DATA SUPPLIED

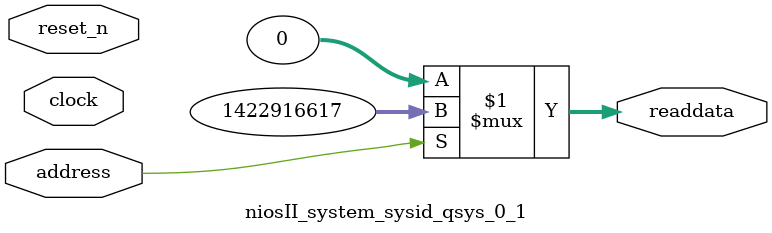
<source format=v>
module niosII_system_sysid_qsys_0_1 (
                address,
                clock,
                reset_n,
                readdata
             )
;
  output  [ 31: 0] readdata;
  input            address;
  input            clock;
  input            reset_n;
  wire    [ 31: 0] readdata;
  assign readdata = address ? 1422916617 : 0;
endmodule
</source>
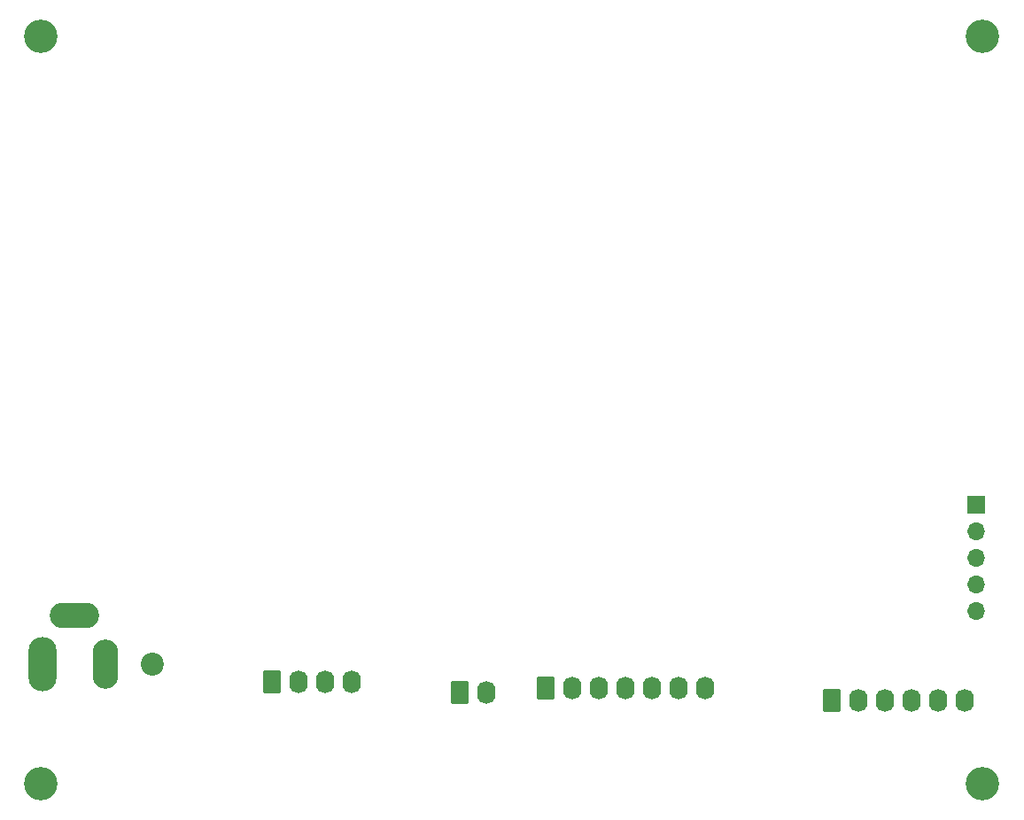
<source format=gbs>
G04 #@! TF.GenerationSoftware,KiCad,Pcbnew,7.0.7*
G04 #@! TF.CreationDate,2023-10-31T22:21:59-05:00*
G04 #@! TF.ProjectId,esp32_example,65737033-325f-4657-9861-6d706c652e6b,rev?*
G04 #@! TF.SameCoordinates,Original*
G04 #@! TF.FileFunction,Soldermask,Bot*
G04 #@! TF.FilePolarity,Negative*
%FSLAX46Y46*%
G04 Gerber Fmt 4.6, Leading zero omitted, Abs format (unit mm)*
G04 Created by KiCad (PCBNEW 7.0.7) date 2023-10-31 22:21:59*
%MOMM*%
%LPD*%
G01*
G04 APERTURE LIST*
G04 Aperture macros list*
%AMRoundRect*
0 Rectangle with rounded corners*
0 $1 Rounding radius*
0 $2 $3 $4 $5 $6 $7 $8 $9 X,Y pos of 4 corners*
0 Add a 4 corners polygon primitive as box body*
4,1,4,$2,$3,$4,$5,$6,$7,$8,$9,$2,$3,0*
0 Add four circle primitives for the rounded corners*
1,1,$1+$1,$2,$3*
1,1,$1+$1,$4,$5*
1,1,$1+$1,$6,$7*
1,1,$1+$1,$8,$9*
0 Add four rect primitives between the rounded corners*
20,1,$1+$1,$2,$3,$4,$5,0*
20,1,$1+$1,$4,$5,$6,$7,0*
20,1,$1+$1,$6,$7,$8,$9,0*
20,1,$1+$1,$8,$9,$2,$3,0*%
G04 Aperture macros list end*
%ADD10O,1.740000X2.190000*%
%ADD11RoundRect,0.250000X-0.620000X-0.845000X0.620000X-0.845000X0.620000X0.845000X-0.620000X0.845000X0*%
%ADD12O,2.704000X5.204000*%
%ADD13O,2.454000X4.704000*%
%ADD14O,4.704000X2.454000*%
%ADD15C,2.200000*%
%ADD16R,1.700000X1.700000*%
%ADD17O,1.700000X1.700000*%
%ADD18C,3.200000*%
G04 APERTURE END LIST*
D10*
X143637000Y-109728000D03*
X141097000Y-109728000D03*
X138557000Y-109728000D03*
X136017000Y-109728000D03*
X133477000Y-109728000D03*
X130937000Y-109728000D03*
D11*
X128397000Y-109728000D03*
D10*
X168402000Y-110871000D03*
X165862000Y-110871000D03*
X163322000Y-110871000D03*
X160782000Y-110871000D03*
X158242000Y-110871000D03*
D11*
X155702000Y-110871000D03*
D12*
X80305000Y-107442000D03*
D13*
X86305000Y-107442000D03*
D14*
X83305000Y-102742000D03*
D15*
X90805000Y-107442000D03*
D10*
X109855000Y-109113000D03*
X107315000Y-109113000D03*
X104775000Y-109113000D03*
D11*
X102235000Y-109113000D03*
X120142000Y-110129000D03*
D10*
X122682000Y-110129000D03*
D16*
X169545000Y-92207000D03*
D17*
X169545000Y-94747000D03*
X169545000Y-97287000D03*
X169545000Y-99827000D03*
X169545000Y-102367000D03*
D18*
X80137000Y-118872000D03*
X170137000Y-118872000D03*
X170137000Y-47372000D03*
X80137000Y-47372000D03*
M02*

</source>
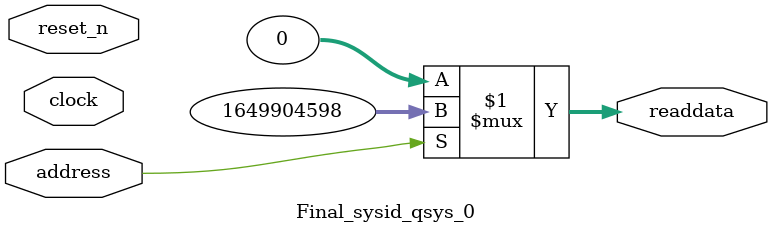
<source format=v>



// synthesis translate_off
`timescale 1ns / 1ps
// synthesis translate_on

// turn off superfluous verilog processor warnings 
// altera message_level Level1 
// altera message_off 10034 10035 10036 10037 10230 10240 10030 

module Final_sysid_qsys_0 (
               // inputs:
                address,
                clock,
                reset_n,

               // outputs:
                readdata
             )
;

  output  [ 31: 0] readdata;
  input            address;
  input            clock;
  input            reset_n;

  wire    [ 31: 0] readdata;
  //control_slave, which is an e_avalon_slave
  assign readdata = address ? 1649904598 : 0;

endmodule



</source>
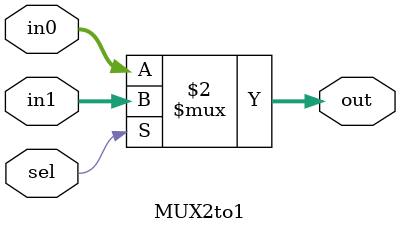
<source format=v>
module MUX2to1
    #(parameter Width = 32)
(
    input  [Width-1:0] in0, in1,
    input              sel,
    output [Width-1:0] out
);
    assign out = (sel == 1'b0) ? in0 : in1;
endmodule
</source>
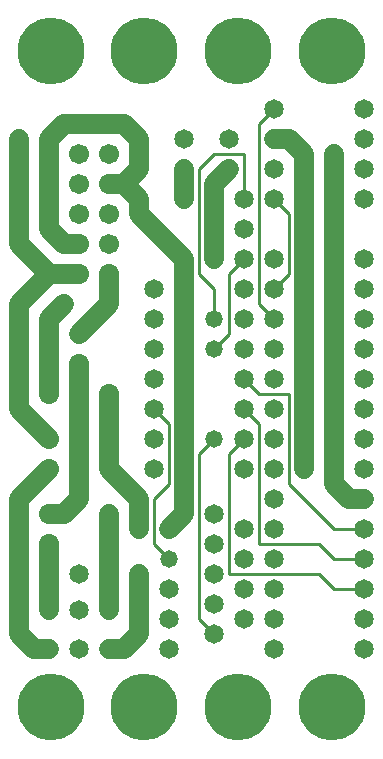
<source format=gtl>
%MOIN*%
%FSLAX25Y25*%
G04 D10 used for Character Trace; *
G04     Circle (OD=.01000) (No hole)*
G04 D11 used for Power Trace; *
G04     Circle (OD=.06500) (No hole)*
G04 D12 used for Signal Trace; *
G04     Circle (OD=.01100) (No hole)*
G04 D13 used for Via; *
G04     Circle (OD=.05800) (Round. Hole ID=.02800)*
G04 D14 used for Component hole; *
G04     Circle (OD=.06500) (Round. Hole ID=.03500)*
G04 D15 used for Component hole; *
G04     Circle (OD=.06700) (Round. Hole ID=.04300)*
G04 D16 used for Component hole; *
G04     Circle (OD=.08100) (Round. Hole ID=.05100)*
G04 D17 used for Component hole; *
G04     Circle (OD=.08900) (Round. Hole ID=.05900)*
G04 D18 used for Component hole; *
G04     Circle (OD=.11300) (Round. Hole ID=.08300)*
G04 D19 used for Component hole; *
G04     Circle (OD=.16000) (Round. Hole ID=.13000)*
G04 D20 used for Component hole; *
G04     Circle (OD=.18300) (Round. Hole ID=.15300)*
G04 D21 used for Component hole; *
G04     Circle (OD=.22291) (Round. Hole ID=.19291)*
%ADD10C,.01000*%
%ADD11C,.06500*%
%ADD12C,.01100*%
%ADD13C,.05800*%
%ADD14C,.06500*%
%ADD15C,.06700*%
%ADD16C,.08100*%
%ADD17C,.08900*%
%ADD18C,.11300*%
%ADD19C,.16000*%
%ADD20C,.18300*%
%ADD21C,.22291*%
%IPPOS*%
%LPD*%
G90*X0Y0D02*D21*X15625Y15625D03*D14*              
X35000Y35000D03*D11*X40000D01*X45000Y40000D01*    
Y60000D01*D14*D03*X55000Y55000D03*D12*Y65000D02*  
X50000Y70000D01*D13*X55000Y65000D03*D12*          
X50000Y70000D02*Y85000D01*X55000Y90000D01*        
Y110000D01*X50000Y115000D01*D14*D03*Y125000D03*   
Y105000D03*D12*X65000Y45000D02*Y100000D01*        
X70000Y40000D02*X65000Y45000D01*D14*              
X70000Y40000D03*Y50000D03*X80000Y45000D03*        
Y55000D03*X55000Y45000D03*Y35000D03*X90000D03*D12*
X75000Y60000D02*X105000D01*X110000Y55000D01*      
X120000D01*D14*D03*D12*X110000Y65000D02*          
X120000D01*D14*D03*D12*X110000Y75000D02*          
X120000D01*D14*D03*D12*X110000Y65000D02*          
X105000Y70000D01*X85000D01*Y110000D01*            
X80000Y115000D01*D14*D03*D12*X85000Y120000D02*    
X95000D01*Y90000D01*X110000Y75000D01*D14*         
X120000Y85000D03*D11*X115000D01*X110000Y90000D01* 
Y120000D01*D13*D03*D11*Y175000D01*D14*D03*D11*    
Y200000D01*D13*D03*D14*X120000Y195000D03*D11*     
X100000Y175000D02*Y200000D01*D14*Y175000D03*D11*  
Y95000D01*D13*D03*D14*X90000Y105000D03*Y85000D03* 
Y95000D03*X120000Y115000D03*X80000Y75000D03*      
Y105000D03*D12*X75000Y100000D01*Y60000D01*D14*    
X80000Y65000D03*X70000Y60000D03*Y70000D03*        
X90000Y45000D03*Y75000D03*Y55000D03*Y65000D03*    
X55000Y75000D03*D11*X60000Y80000D01*Y155000D01*   
D13*D03*D11*Y165000D01*X50000Y175000D01*D13*D03*  
D11*X45000Y180000D01*Y185000D01*X40000Y190000D01* 
X35000D01*D15*D03*D11*X40000D02*X45000Y195000D01* 
Y205000D01*D13*D03*D11*X40000Y210000D01*X20000D01*
X15000Y205000D01*Y175000D01*X20000Y170000D01*     
X25000D01*D15*D03*X35000Y160000D03*D11*Y150000D01*
X25000Y140000D01*D13*D03*D11*X15000Y120000D02*    
Y145000D01*D15*Y120000D03*X25000Y130000D03*D11*   
Y85000D01*X20000Y80000D01*X15000D01*D15*D03*D11*  
X5000Y40000D02*Y85000D01*X10000Y35000D02*         
X5000Y40000D01*X10000Y35000D02*X15000D01*D14*D03* 
X25000Y48000D03*Y35000D03*X15000Y48000D03*D11*    
Y70000D01*D15*D03*D14*X25000Y60000D03*D11*        
X5000Y85000D02*X15000Y95000D01*D15*D03*Y105000D03*
D11*X5000Y115000D01*Y150000D01*X15000Y160000D01*  
X25000D01*D15*D03*X35000Y170000D03*D13*           
X20000Y150000D03*D11*X15000Y145000D01*Y160000D02* 
X5000Y170000D01*Y205000D01*D13*D03*D15*           
X25000Y190000D03*Y200000D03*Y180000D03*X35000D03* 
D21*X15625Y234375D03*D15*X35000Y200000D03*D21*    
X46875Y234375D03*D14*X50000Y155000D03*            
X60000Y185000D03*D11*Y195000D01*D14*D03*D12*      
X65000Y160000D02*Y195000D01*X70000Y155000D02*     
X65000Y160000D01*X70000Y145000D02*Y155000D01*D13* 
Y145000D03*D12*Y135000D02*X75000Y140000D01*D13*   
X70000Y135000D03*D12*X75000Y140000D02*Y160000D01* 
X80000Y165000D01*D14*D03*X90000Y155000D03*D12*    
X95000Y160000D01*Y180000D01*X90000Y185000D01*D14* 
D03*X80000Y175000D03*X90000Y195000D03*            
X80000Y185000D03*D12*Y200000D01*X70000D01*        
X65000Y195000D01*D11*X70000Y185000D02*Y190000D01* 
D14*Y185000D03*D11*Y165000D01*D13*D03*D14*        
X80000Y155000D03*D12*X90000Y145000D02*            
X85000Y150000D01*D14*X90000Y145000D03*D12*        
X85000Y150000D02*Y210000D01*X90000Y215000D01*D14* 
D03*Y205000D03*D11*X95000D01*X100000Y200000D01*   
D14*X120000Y185000D03*Y205000D03*Y215000D03*      
X75000Y205000D03*Y195000D03*D11*X70000Y190000D01* 
D14*X60000Y205000D03*X90000Y165000D03*D21*        
X109375Y234375D03*D14*X50000Y145000D03*D21*       
X78125Y234375D03*D14*X80000Y145000D03*X120000D03* 
Y155000D03*Y165000D03*X50000Y135000D03*X80000D03* 
X90000D03*X120000D03*X80000Y125000D03*D12*        
X85000Y120000D01*D14*X90000Y115000D03*Y125000D03* 
D13*X70000Y105000D03*D12*X65000Y100000D01*D14*    
X80000Y95000D03*X50000D03*X70000Y80000D03*D11*    
X45000Y75000D02*Y85000D01*D14*Y75000D03*          
X35000Y80000D03*D11*Y48000D01*D14*D03*D21*        
X46875Y15625D03*D11*X45000Y85000D02*              
X35000Y95000D01*Y100000D01*D14*D03*D11*Y120000D01*
D15*D03*D14*X120000Y35000D03*Y45000D03*Y95000D03* 
Y105000D03*Y125000D03*D21*X78125Y15625D03*        
X109375D03*M02*                                   

</source>
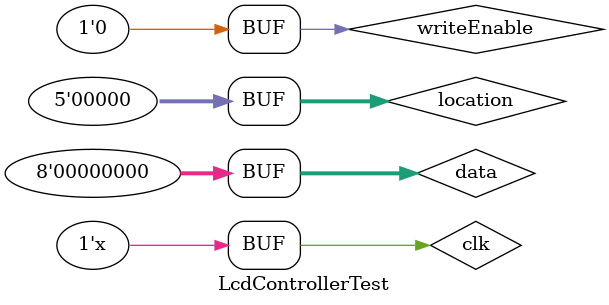
<source format=v>
`timescale 1ns / 1ps


module LcdControllerTest;

	// Inputs
	reg writeEnable;
	reg [4:0] location;
	reg [7:0] data;
	reg clk;

	// Outputs
	wire [7:0] readData;
	wire [11:8] SF_D;
	wire LCD_E;
	wire LCD_RS;
	wire LCD_RW;

	// Instantiate the Unit Under Test (UUT)
	LcdController uut (
		.writeEnable(writeEnable), 
		.location(location), 
		.data(data), 
		.clk(clk), 
		.readData(readData),
		.SF_D(SF_D), 
		.LCD_E(LCD_E), 
		.LCD_RS(LCD_RS), 
		.LCD_RW(LCD_RW)
	);

	initial begin
		// Initialize Inputs
		writeEnable = 0;
		location = 0;
		data = 0;
		clk = 0;
	end
	
	always begin
		#10 clk = ~clk;
	end      
endmodule

</source>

WHAT THE TASK ASKS
For every line above that has "synthesis" in it, copy the line.

EXERCISE RESULT
// synthesis translate_off
// synthesis translate_on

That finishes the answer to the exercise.